Judge Osteen's Ruling on the Tobacco Industry's EPA Lawsuit: Summary and Practical Implications
Judge Osteen's Ruling on the Tobacco Industry's EPA Lawsuit: Summary and Practical ImplicationsR.J. Reynolds Tobacco Company 7/23/98
A Federal Court has ruled that the EPA wrongly classified secondhand smoke as a Group A (known human) carcinogen.
Contrary to statements by the EPA Administrator, the Courts ruling was not merely procedural. Among other things, the Court found (pp. 89-90) that EPA:
- "publicly committed to a conclusion before research had begun"
- "adjusted established procedure and scientific norms to validate the Agencys public conclusion"
- "aggressively utilized the Acts authority to disseminate findings to establish a de facto regulatory scheme intended to restrict Plaintiffs products and to influence public opinion"
- "disregarded information and made findings on selective information"
- "failed to disclose important findings and reasoning"
- "left significant questions without answers"
- "did not disseminate significant epidemiologic information"
- "excluded industry by violating the [Radon] Acts procedural requirements"
- "deviated from its Risk Assessment Guidelines"
The Court noted as "particularly relevant" the fact that the EPAs own internal risk assessment experts had told the Agency that the Risk Assessment did not support a Group A classification (p.64): "EPAs Risk Criteria Office, a group of EPA risk assessment experts, concluded that EPA failed to reasonably explain how all relevant data on ETS, evaluated according to EPA Risk Assessment Guidelines causality criteria, can support a Group A classification."
The Court concluded that: "EPA produced limited evidence, then claimed the weight of the Agencys research evidence demonstrated ETS causes cancer."
It may be politically correct to attack secondhand smoke, but it is not scientifically correct nor, in the Courts opinion, legally correct.
The Courts ruling clearly confirms that:
- EPA deliberately misled the American public about the science concerning secondhand smoke.
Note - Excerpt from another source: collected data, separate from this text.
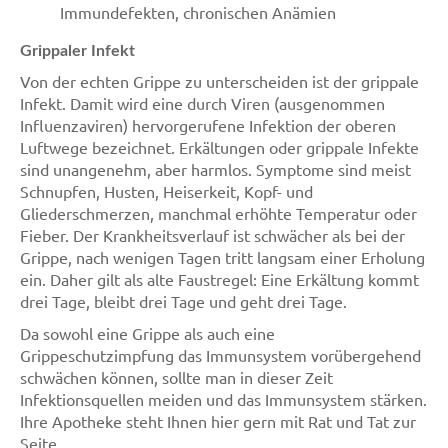
Immundefekten, chronischen Anämien
Grippaler Infekt
Von der echten Grippe zu unterscheiden ist der grippale
Infekt. Damit wird eine durch Viren (ausgenommen
Influenzaviren) hervorgerufene Infektion der oberen
Luftwege bezeichnet. Erkältungen oder grippale Infekte
sind unangenehm, aber harmlos. Symptome sind meist
Schnupfen, Husten, Heiserkeit, Kopf- und
Gliederschmerzen, manchmal erhöhte Temperatur oder
Fieber. Der Krankheitsverlauf ist schwächer als bei der
Grippe, nach wenigen Tagen tritt langsam einer Erholung
ein. Daher gilt als alte Faustregel: Eine Erkältung kommt
drei Tage, bleibt drei Tage und geht drei Tage.
Da sowohl eine Grippe als auch eine
Grippeschutzimpfung das Immunsystem vorübergehend
schwächen können, sollte man in dieser Zeit
Infektionsquellen meiden und das Immunsystem stärken.
Ihre Apotheke steht Ihnen hier gern mit Rat und Tat zur
Seite.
- EPA was guilty of major scientific and procedural errors in preparing its Risk Assessment.
- EPA cherrypicked information, changed the standards of scientific inquiry and tortured the data to reach a predetermined conclusion.
- EPA abused its power and authority in an effort to force regulation on secondhand smoke when the scientific basis for the EPAs claims simply did not exist.
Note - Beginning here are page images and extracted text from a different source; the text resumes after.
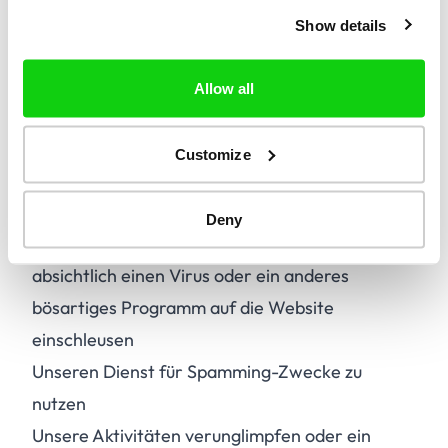
Versuchen, sich unberechtigten Zugang zu
Show details
unseren Systemen oder den Systemen unserer
Auftragnehmer zu verschaffen, oder eine
Allow all
Tätigkeit ausüben, die die Leistung oder
Funktionalität der Website und unseres
Customize
Dienstes stören, beeinträchtigen oder deren
Qualität mindern könnte
Deny
Die Website missbrauchen, indem Sie
absichtlich einen Virus oder ein anderes
bösartiges Programm auf die Website
einschleusen
Unseren Dienst für Spamming-Zwecke zu
nutzen
Unsere Aktivitäten verunglimpfen oder ein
On July 17, 1998, U.S. District Judge William Osteen (Middle District of North Carolina) issued a summary judgment in the tobacco industrys 1993 challenge to the EPAs report, entitled "Respiratory Health Effects of Passive Smoking: Lung Cancer and Other Disorder."
- The Court vacated (invalidated) every part of the 1993 EPA ETS (Environmental Tobacco Smoke) Risk Assessment dealing with lung cancer (Chapters 1-6 and the Appendices).
- The Court granted the industrys motion to move forward on a supplemental pleading claiming the EPA has had improper influence on various organizations that have the power to regulate or influence regulations concerning cigarette smoking.
The Courts ruling highlighted numerous errors in the scientific process, as well as procedural failings. The Court noted (p. 91):
- "EPAs conduct of the ETS Risk Assessment frustrated the clear Congressional policy underlying the Radon Research Act [the statute EPA cited as authority for its Risk Assessment]."
- "EPA also failed the Acts procedural requirements."
Chapters 7-8 of the Risk Assessment, which deal with effects other than lung cancer, were not challenged by the industry primarily because these chapters did not form the basis for the regulatory efforts to ban smoking that have taken place throughout the country as a result of the EPAs incorrect and now invalid classification of secondhand smoke as a known human carcinogen.